Download or read book Another Name Septology VI VII written by Jon Fosse and published by . This book was released on 2022-03 with total page pages. Available in PDF, EPUB and Kindle. Book excerpt:
Download or read book The Place of Stone written by Douglas Hunter and published by UNC Press Books. This book was released on 2017-08-04 with total page 343 pages. Available in PDF, EPUB and Kindle. Book excerpt: Claimed by many to be the most frequently documented artifact in American archeology, Dighton Rock is a forty-ton boulder covered in petroglyphs in southern Massachusetts. First noted by New England colonists in 1680, the rock's markings have been debated endlessly by scholars and everyday people alike on both sides of the Atlantic. The glyphs have been erroneously assigned to an array of non-Indigenous cultures: Norsemen, Egyptians, Lost Tribes of Israel, vanished Portuguese explorers, and even a prince from Atlantis. In this fascinating story rich in personalities and memorable characters, Douglas Hunter uses Dighton Rock to reveal the long, complex history of colonization, American archaeology, and the conceptualization of Indigenous people.
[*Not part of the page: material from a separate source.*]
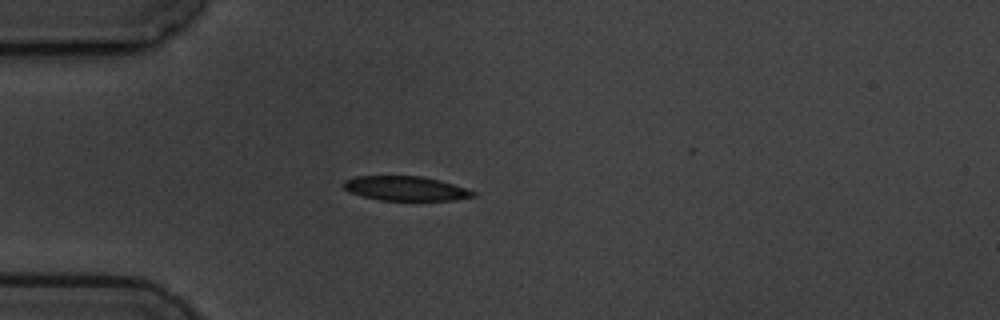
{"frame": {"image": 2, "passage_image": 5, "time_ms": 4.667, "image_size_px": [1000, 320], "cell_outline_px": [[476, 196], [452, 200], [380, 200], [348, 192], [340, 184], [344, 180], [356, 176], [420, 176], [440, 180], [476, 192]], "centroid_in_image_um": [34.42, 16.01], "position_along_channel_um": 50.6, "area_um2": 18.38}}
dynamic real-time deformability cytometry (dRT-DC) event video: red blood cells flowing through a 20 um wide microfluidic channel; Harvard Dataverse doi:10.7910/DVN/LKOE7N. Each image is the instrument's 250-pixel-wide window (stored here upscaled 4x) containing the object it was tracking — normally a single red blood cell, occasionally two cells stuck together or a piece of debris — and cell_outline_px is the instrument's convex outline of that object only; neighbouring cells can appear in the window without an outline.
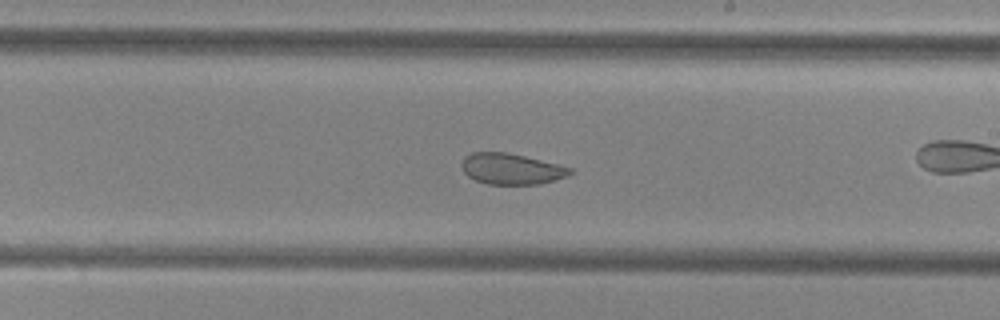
{"species": "common noctule bat (a hibernating species)", "species_latin": "Nyctalus noctula", "temperature_condition": "cold", "stored_images_in_passage": 52, "camera_frame_rate_fps": 3000, "um_per_image_px": 0.085, "animal": {"sex": "female", "body_mass_g": 29.2, "forearm_length_mm": 56.3}, "frame": {"image": 1, "passage_image": 30, "time_ms": 9.667, "image_size_px": [1000, 320], "cell_outline_px": [[572, 172], [568, 176], [556, 180], [540, 184], [488, 184], [476, 180], [468, 176], [464, 172], [460, 164], [464, 156], [472, 152], [508, 152], [572, 168]], "centroid_in_image_um": [43.44, 14.35], "position_along_channel_um": 245.6, "area_um2": 19.54}}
Hunter argues that misinterpretations of the rock's markings share common motivations and have erased Indigenous people not only from their own history but from the landscape. He shows how Dighton Rock for centuries drove ideas about the original peopling of the Americas, including Bering Strait migration scenarios and the identity of the "Mound Builders." He argues the debates over Dighton Rock have served to answer two questions: Who belongs in America, and to whom does America belong?